В кабинете его встретил невысокий полный мужчина лет сорока, с внешностью сельского фельдшера, в старомодном сюртуке. Видимо, от волнения он без конца поправлял очки, внимательно щурил близорукие глаза.

— Простите, задержал, — мягко извинился Казаринов. — Мы можем встречаться и разговаривать только в моем кабинете, мы должны быть вне подозрений. Вы согласны со мной?

— Конечно, согласен, Михаил Иванович, — сказал Таров, улыбаясь. Он был рад встрече: этот с виду чудаковатый, медлительный человек сразу пришелся ему по душе. Рядом с ним Таров вдруг почувствовал себя уверенно, в безопасности.

Казаринов расспросил Тарова о жизни, службе, настроении, знакомых среди эмигрантов.

— Тоска заела, — пожаловался Ермак Дионисович. — Каждую ночь родные места снятся.

— К чужбине надо привыкать. Такая, брат, служба у нас.

— Привыкну, куда денешься, — согласился Таров.

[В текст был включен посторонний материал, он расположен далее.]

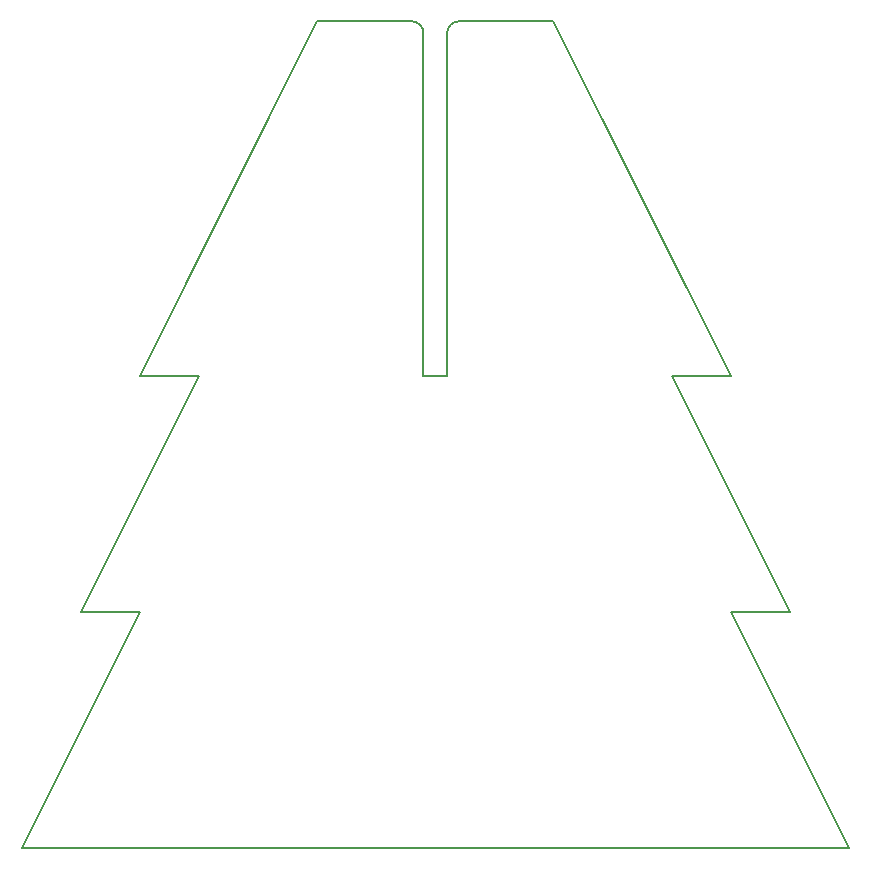
<source format=gm1>
G04 #@! TF.FileFunction,Profile,NP*
%FSLAX46Y46*%
G04 Gerber Fmt 4.6, Leading zero omitted, Abs format (unit mm)*
G04 Created by KiCad (PCBNEW 4.0.0-rc1-stable) date 15/10/2016 23:43:45*
%MOMM*%
G01*
G04 APERTURE LIST*
%ADD10C,0.100000*%
%ADD11C,0.200000*%
G04 APERTURE END LIST*
D10*
D11*
X116000000Y-55900000D02*
G75*
G03X115000000Y-54900000I-1000000J0D01*
G01*
X119000000Y-54900000D02*
G75*
G03X118000000Y-55900000I0J-1000000D01*
G01*
X115000000Y-54900000D02*
X107000000Y-54900000D01*
X127000000Y-54900000D02*
X119000000Y-54900000D01*
X116000000Y-84900000D02*
X117000000Y-84900000D01*
X116000000Y-55900000D02*
X116000000Y-84900000D01*
X118000000Y-84900000D02*
X118000000Y-55900000D01*
X117000000Y-84900000D02*
X118000000Y-84900000D01*
X142000000Y-104900000D02*
X152000000Y-124900000D01*
X147000000Y-104900000D02*
X142000000Y-104900000D01*
X137000000Y-84900000D02*
X147000000Y-104900000D01*
X142000000Y-84900000D02*
X137000000Y-84900000D01*
X127000000Y-54900000D02*
X142000000Y-84900000D01*
X92000000Y-84900000D02*
X107000000Y-54900000D01*
X97000000Y-84900000D02*
X92000000Y-84900000D01*
X87000000Y-104900000D02*
X97000000Y-84900000D01*
X92000000Y-104900000D02*
X87000000Y-104900000D01*
X82000000Y-124900000D02*
X92000000Y-104900000D01*
X82000000Y-124900000D02*
X152000000Y-124900000D01*
M02*

</source>
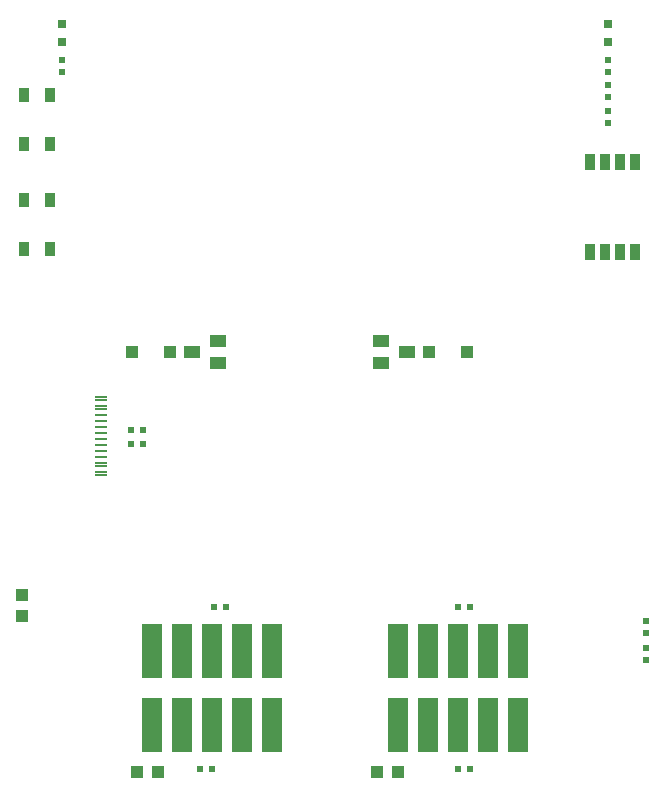
<source format=gbr>
G04 #@! TF.GenerationSoftware,KiCad,Pcbnew,5.1.0-rc2-unknown-036be7d~80~ubuntu16.04.1*
G04 #@! TF.CreationDate,2022-06-17T14:25:57+03:00*
G04 #@! TF.ProjectId,RT1010Py-DevKit_RevB,52543130-3130-4507-992d-4465764b6974,B*
G04 #@! TF.SameCoordinates,Original*
G04 #@! TF.FileFunction,Paste,Top*
G04 #@! TF.FilePolarity,Positive*
%FSLAX46Y46*%
G04 Gerber Fmt 4.6, Leading zero omitted, Abs format (unit mm)*
G04 Created by KiCad (PCBNEW 5.1.0-rc2-unknown-036be7d~80~ubuntu16.04.1) date 2022-06-17 14:25:57*
%MOMM*%
%LPD*%
G04 APERTURE LIST*
%ADD10R,0.500000X0.550000*%
%ADD11C,1.700000*%
%ADD12C,0.100000*%
%ADD13R,0.550000X0.500000*%
%ADD14R,0.800000X0.800000*%
%ADD15R,1.098400X1.098400*%
%ADD16R,1.016000X1.016000*%
%ADD17R,0.960000X1.470000*%
%ADD18R,1.400000X1.000000*%
%ADD19R,1.130000X0.230000*%
%ADD20R,1.130000X0.280000*%
%ADD21R,0.904000X1.304000*%
G04 APERTURE END LIST*
D10*
X108458000Y-117729000D03*
X107442000Y-117729000D03*
D11*
X102362000Y-127712000D03*
D12*
G36*
X101512000Y-129987000D02*
G01*
X101512000Y-125437000D01*
X103212000Y-125437000D01*
X103212000Y-129987000D01*
X101512000Y-129987000D01*
X101512000Y-129987000D01*
G37*
D11*
X104902000Y-127712000D03*
D12*
G36*
X104052000Y-129987000D02*
G01*
X104052000Y-125437000D01*
X105752000Y-125437000D01*
X105752000Y-129987000D01*
X104052000Y-129987000D01*
X104052000Y-129987000D01*
G37*
D11*
X107442000Y-127712000D03*
D12*
G36*
X106592000Y-129987000D02*
G01*
X106592000Y-125437000D01*
X108292000Y-125437000D01*
X108292000Y-129987000D01*
X106592000Y-129987000D01*
X106592000Y-129987000D01*
G37*
D11*
X109982000Y-127712000D03*
D12*
G36*
X109132000Y-129987000D02*
G01*
X109132000Y-125437000D01*
X110832000Y-125437000D01*
X110832000Y-129987000D01*
X109132000Y-129987000D01*
X109132000Y-129987000D01*
G37*
D11*
X112522000Y-127712000D03*
D12*
G36*
X111672000Y-129987000D02*
G01*
X111672000Y-125437000D01*
X113372000Y-125437000D01*
X113372000Y-129987000D01*
X111672000Y-129987000D01*
X111672000Y-129987000D01*
G37*
D11*
X112522000Y-121462000D03*
D12*
G36*
X111672000Y-123737000D02*
G01*
X111672000Y-119187000D01*
X113372000Y-119187000D01*
X113372000Y-123737000D01*
X111672000Y-123737000D01*
X111672000Y-123737000D01*
G37*
D11*
X109982000Y-121462000D03*
D12*
G36*
X109132000Y-123737000D02*
G01*
X109132000Y-119187000D01*
X110832000Y-119187000D01*
X110832000Y-123737000D01*
X109132000Y-123737000D01*
X109132000Y-123737000D01*
G37*
D11*
X102362000Y-121462000D03*
D12*
G36*
X101512000Y-123737000D02*
G01*
X101512000Y-119187000D01*
X103212000Y-119187000D01*
X103212000Y-123737000D01*
X101512000Y-123737000D01*
X101512000Y-123737000D01*
G37*
D11*
X104902000Y-121462000D03*
D12*
G36*
X104052000Y-123737000D02*
G01*
X104052000Y-119187000D01*
X105752000Y-119187000D01*
X105752000Y-123737000D01*
X104052000Y-123737000D01*
X104052000Y-123737000D01*
G37*
D11*
X107442000Y-121462000D03*
D12*
G36*
X106592000Y-123737000D02*
G01*
X106592000Y-119187000D01*
X108292000Y-119187000D01*
X108292000Y-123737000D01*
X106592000Y-123737000D01*
X106592000Y-123737000D01*
G37*
D11*
X81534000Y-127712000D03*
D12*
G36*
X80684000Y-129987000D02*
G01*
X80684000Y-125437000D01*
X82384000Y-125437000D01*
X82384000Y-129987000D01*
X80684000Y-129987000D01*
X80684000Y-129987000D01*
G37*
D11*
X84074000Y-127712000D03*
D12*
G36*
X83224000Y-129987000D02*
G01*
X83224000Y-125437000D01*
X84924000Y-125437000D01*
X84924000Y-129987000D01*
X83224000Y-129987000D01*
X83224000Y-129987000D01*
G37*
D11*
X86614000Y-127712000D03*
D12*
G36*
X85764000Y-129987000D02*
G01*
X85764000Y-125437000D01*
X87464000Y-125437000D01*
X87464000Y-129987000D01*
X85764000Y-129987000D01*
X85764000Y-129987000D01*
G37*
D11*
X89154000Y-127712000D03*
D12*
G36*
X88304000Y-129987000D02*
G01*
X88304000Y-125437000D01*
X90004000Y-125437000D01*
X90004000Y-129987000D01*
X88304000Y-129987000D01*
X88304000Y-129987000D01*
G37*
D11*
X91694000Y-127712000D03*
D12*
G36*
X90844000Y-129987000D02*
G01*
X90844000Y-125437000D01*
X92544000Y-125437000D01*
X92544000Y-129987000D01*
X90844000Y-129987000D01*
X90844000Y-129987000D01*
G37*
D11*
X91694000Y-121462000D03*
D12*
G36*
X90844000Y-123737000D02*
G01*
X90844000Y-119187000D01*
X92544000Y-119187000D01*
X92544000Y-123737000D01*
X90844000Y-123737000D01*
X90844000Y-123737000D01*
G37*
D11*
X89154000Y-121462000D03*
D12*
G36*
X88304000Y-123737000D02*
G01*
X88304000Y-119187000D01*
X90004000Y-119187000D01*
X90004000Y-123737000D01*
X88304000Y-123737000D01*
X88304000Y-123737000D01*
G37*
D11*
X81534000Y-121462000D03*
D12*
G36*
X80684000Y-123737000D02*
G01*
X80684000Y-119187000D01*
X82384000Y-119187000D01*
X82384000Y-123737000D01*
X80684000Y-123737000D01*
X80684000Y-123737000D01*
G37*
D11*
X84074000Y-121462000D03*
D12*
G36*
X83224000Y-123737000D02*
G01*
X83224000Y-119187000D01*
X84924000Y-119187000D01*
X84924000Y-123737000D01*
X83224000Y-123737000D01*
X83224000Y-123737000D01*
G37*
D11*
X86614000Y-121462000D03*
D12*
G36*
X85764000Y-123737000D02*
G01*
X85764000Y-119187000D01*
X87464000Y-119187000D01*
X87464000Y-123737000D01*
X85764000Y-123737000D01*
X85764000Y-123737000D01*
G37*
D13*
X123317000Y-122174000D03*
X123317000Y-121158000D03*
X123317000Y-118872000D03*
X123317000Y-119888000D03*
X120142000Y-71374000D03*
X120142000Y-72390000D03*
X73914000Y-71374000D03*
X73914000Y-72390000D03*
D14*
X120142000Y-69850000D03*
X120142000Y-68326000D03*
X73914000Y-69850000D03*
X73914000Y-68326000D03*
D15*
X104918000Y-96139000D03*
X108188000Y-96139000D03*
X83042000Y-96139000D03*
X79772000Y-96139000D03*
D16*
X70485000Y-118491000D03*
X70485000Y-116713000D03*
X80264000Y-131699000D03*
X82042000Y-131699000D03*
X102362000Y-131699000D03*
X100584000Y-131699000D03*
D13*
X120142000Y-75692000D03*
X120142000Y-76708000D03*
X120142000Y-73533000D03*
X120142000Y-74549000D03*
D10*
X79756000Y-103886000D03*
X80772000Y-103886000D03*
X79756000Y-102743000D03*
X80772000Y-102743000D03*
D17*
X118618000Y-80010000D03*
X119888000Y-80010000D03*
X121158000Y-80010000D03*
X122428000Y-80010000D03*
X122428000Y-87630000D03*
X121158000Y-87630000D03*
X119888000Y-87630000D03*
X118618000Y-87630000D03*
D18*
X87086440Y-97088960D03*
X87086440Y-95186500D03*
X84876640Y-96141540D03*
X100873560Y-95189040D03*
X100873560Y-97091500D03*
X103083360Y-96136460D03*
D19*
X77211000Y-101501000D03*
X77211000Y-102001000D03*
X77211000Y-102501000D03*
X77211000Y-105001000D03*
X77211000Y-103501000D03*
X77211000Y-104501000D03*
X77211000Y-104001000D03*
X77211000Y-103001000D03*
D20*
X77211000Y-100976000D03*
X77211000Y-105526000D03*
X77211000Y-100726000D03*
X77211000Y-105776000D03*
X77211000Y-100176000D03*
X77211000Y-106326000D03*
X77211000Y-99926000D03*
X77211000Y-106576000D03*
D21*
X72830000Y-83269000D03*
X72830000Y-87419000D03*
X70680000Y-83269000D03*
X70680000Y-87419000D03*
X72830000Y-74379000D03*
X72830000Y-78529000D03*
X70680000Y-74379000D03*
X70680000Y-78529000D03*
D10*
X85598000Y-131445000D03*
X86614000Y-131445000D03*
X108458000Y-131445000D03*
X107442000Y-131445000D03*
X87757000Y-117729000D03*
X86741000Y-117729000D03*
M02*

</source>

— С делом не торопитесь, — тихо продолжал Казаринов, протирая очки, — сохраняйте хладнокровие. Скоро столпотворение кончится и начнется сортировка: зерно в одну сторону, полова — в другую. Держитесь ближе к сильным личностям, они будут делать погоду. Нелегко войти в их среду, еще труднее стать в ней своим человеком. Но в этом — ваша ближайшая задача. Что? Вы не согласны?

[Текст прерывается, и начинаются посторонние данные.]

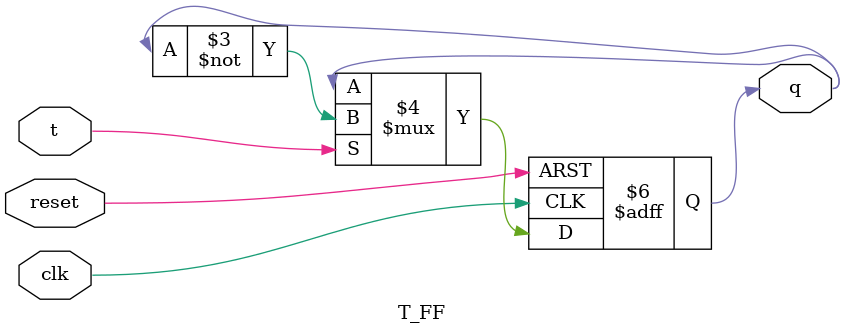
<source format=v>
module T_FF (q, t, clk, reset);
output q;
input t, clk, reset;
reg q;
//όταν φτάσει η αρνητική ακμή ή το reset τότε το flip flop ενεργοποιείται
always @ (posedge reset or negedge clk)
	//αν reset=1 τοτε η εξοδος γίνεται 0
    if (reset)
        #1 q <= 1'b0;
	//ενώ αν reset=0 και toggle=1 τότε αντιστρέφεται η είσοδος
    else if (t == 1)
        #2 q <= ~q;
endmodule

</source>
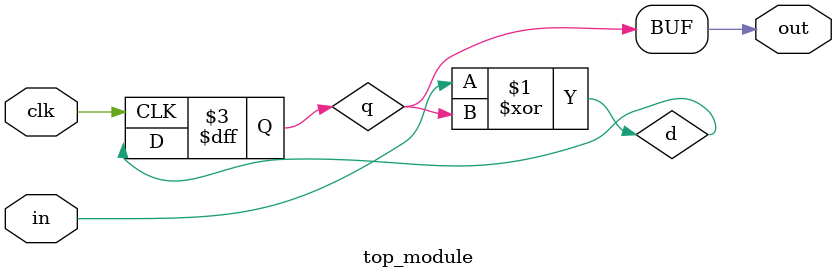
<source format=v>
module top_module(
  input clk,
  input in,
  output out
);

  wire d;
  reg q;

  assign d = in ^ q;

  always @(posedge clk)
    q = d;

  assign out = q;

endmodule

</source>
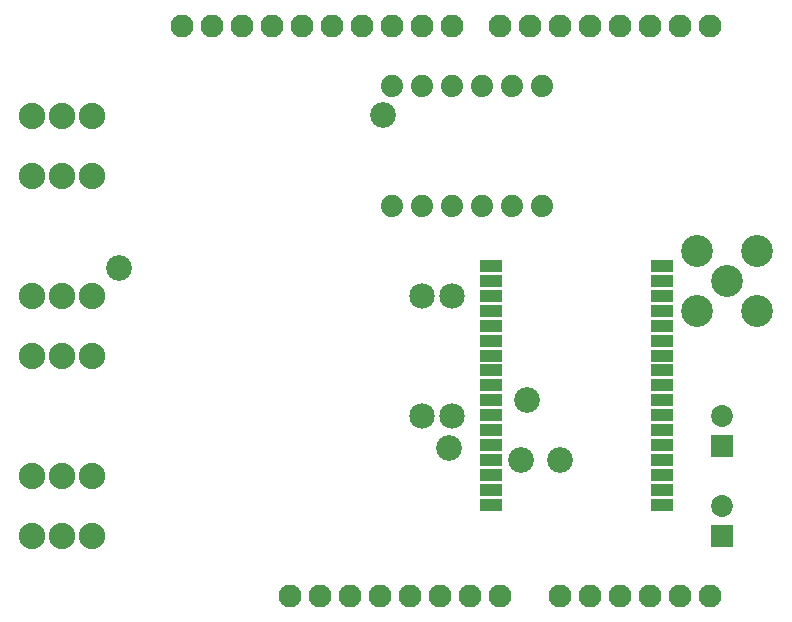
<source format=gts>
G04 MADE WITH FRITZING*
G04 WWW.FRITZING.ORG*
G04 DOUBLE SIDED*
G04 HOLES PLATED*
G04 CONTOUR ON CENTER OF CONTOUR VECTOR*
%ASAXBY*%
%FSLAX23Y23*%
%MOIN*%
%OFA0B0*%
%SFA1.0B1.0*%
%ADD10C,0.072992*%
%ADD11C,0.085000*%
%ADD12C,0.074000*%
%ADD13C,0.088000*%
%ADD14C,0.106384*%
%ADD15C,0.106385*%
%ADD16C,0.076194*%
%ADD17C,0.076222*%
%ADD18C,0.085433*%
%ADD19R,0.072992X0.072992*%
%ADD20R,0.072992X0.041496*%
%LNMASK1*%
G90*
G70*
G54D10*
X2565Y626D03*
X2565Y725D03*
X2565Y326D03*
X2565Y425D03*
G54D11*
X1665Y1126D03*
X1665Y726D03*
X1565Y1126D03*
X1565Y726D03*
G54D12*
X1865Y1426D03*
X1765Y1426D03*
X1665Y1426D03*
X1565Y1426D03*
X1465Y1426D03*
X1465Y1826D03*
X1565Y1826D03*
X1665Y1826D03*
X1765Y1826D03*
X1865Y1826D03*
X1965Y1826D03*
X1965Y1426D03*
G54D13*
X465Y526D03*
X365Y526D03*
X265Y526D03*
X465Y1126D03*
X365Y1126D03*
X265Y1126D03*
X465Y1726D03*
X365Y1726D03*
X265Y1726D03*
G54D14*
X2482Y1276D03*
G54D15*
X2582Y1176D03*
G54D14*
X2482Y1076D03*
G54D15*
X2682Y1076D03*
X2682Y1276D03*
G54D16*
X2125Y126D03*
X2225Y126D03*
X2325Y126D03*
X2425Y126D03*
X2525Y126D03*
G54D17*
X1665Y2026D03*
X1565Y2026D03*
X1465Y2026D03*
X1365Y2026D03*
X1265Y2026D03*
X1165Y2026D03*
X1065Y2026D03*
X965Y2026D03*
X865Y2026D03*
X765Y2026D03*
X2525Y2026D03*
X2425Y2026D03*
X2325Y2026D03*
X2225Y2026D03*
X2125Y2026D03*
X2025Y2026D03*
X1925Y2026D03*
X1825Y2026D03*
G54D16*
X1225Y126D03*
X1125Y126D03*
X1325Y126D03*
X1425Y126D03*
X1525Y126D03*
X1625Y126D03*
X1725Y126D03*
X1825Y126D03*
X2025Y126D03*
G54D13*
X465Y326D03*
X365Y326D03*
X265Y326D03*
X465Y926D03*
X365Y926D03*
X265Y926D03*
X465Y1526D03*
X365Y1526D03*
X265Y1526D03*
G54D18*
X1895Y578D03*
X1655Y618D03*
X555Y1218D03*
X1435Y1728D03*
X1915Y778D03*
X2025Y578D03*
G54D19*
X2565Y626D03*
X2565Y326D03*
G54D20*
X1794Y1226D03*
X1794Y1176D03*
X1794Y1126D03*
X1794Y1076D03*
X1794Y1026D03*
X1794Y976D03*
X1794Y926D03*
X1794Y877D03*
X1794Y827D03*
X1794Y777D03*
X1794Y727D03*
X1794Y677D03*
X1794Y627D03*
X1794Y577D03*
X1794Y527D03*
X1794Y477D03*
X1794Y427D03*
X2365Y1226D03*
X2365Y1176D03*
X2365Y1126D03*
X2365Y1076D03*
X2365Y1026D03*
X2365Y976D03*
X2365Y926D03*
X2365Y877D03*
X2365Y827D03*
X2365Y777D03*
X2365Y727D03*
X2365Y677D03*
X2365Y627D03*
X2365Y577D03*
X2365Y527D03*
X2365Y477D03*
X2365Y427D03*
G04 End of Mask1*
M02*
</source>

— Согласен, доктор. Но как это противно, — сказал Таров, рассматривая седую прядь в смоляных волосах врача.

— Очень хорошо понимаю вас. А ведь надо. Так говаривал Феликс Дзержинский, когда мы с ним сидели в десятом павильоне Варшавской цитадели. Ради любви к народу. Эта любовь была для него песней сердца. Надо, а?

Они сидели на кожаном диване в полуоборот друг к другу. Короткие ноги доктора не доставали до пола.

— С атаманом Семеновым не виделись еще? — спросил он.

— Нет.

— Нужно увидеться. Он — та рука, которая введет вас в высшие круги эмиграции.

— Хорошо, Михаил Иванович. Но здесь ли атаман? Ходят слухи, что он был в Японии, потом вроде бы в Америке?

— Недавно приехал. Вы когда и где расстались с Семеновым?

— В декабре двадцатого года в Хайларе. Я приехал туда со штабом. Атаман тоже был в Хайларе, а потом исчез куда-то.

— Я кое-что знаю о нем, — сказал Казаринов, улыбнувшись. Таров принял эту улыбку за легкий упрек в свой адрес, дескать, вы должны рассказывать мне об этом, а не я вам.

— В декабре японцы уговорили Семенова поехать во Владивосток. Очевидно, рассчитывали пристроить атамана при белогвардейском правительстве братьев Меркуловых. Но черная слава Семенова опередила его. В городе начались манифестации против атамана, и консульский корпус потребовал от японцев отказаться от их затеи... Весной двадцать первого года Семенов был в Порт-Артуре, участвовал в переговорах между Японией, Францией и правительством Меркуловых. Речь шла о переброске врангелевских войск на Дальний Восток для борьбы против Народно-революционной армии ДВР. В мае на борту японского крейсера снова был доставлен во Владивосток. Японцы еще раз попытались ввести его в белогвардейское правительство. И снова потерпели неудачу. После этого Семенов переехал в Японию, будто бы просто захотел пожить там. Но в это трудно поверить: слишком много у него дел и хлопот в Маньчжурии. Однако японский народ не потерпел незваного гостя.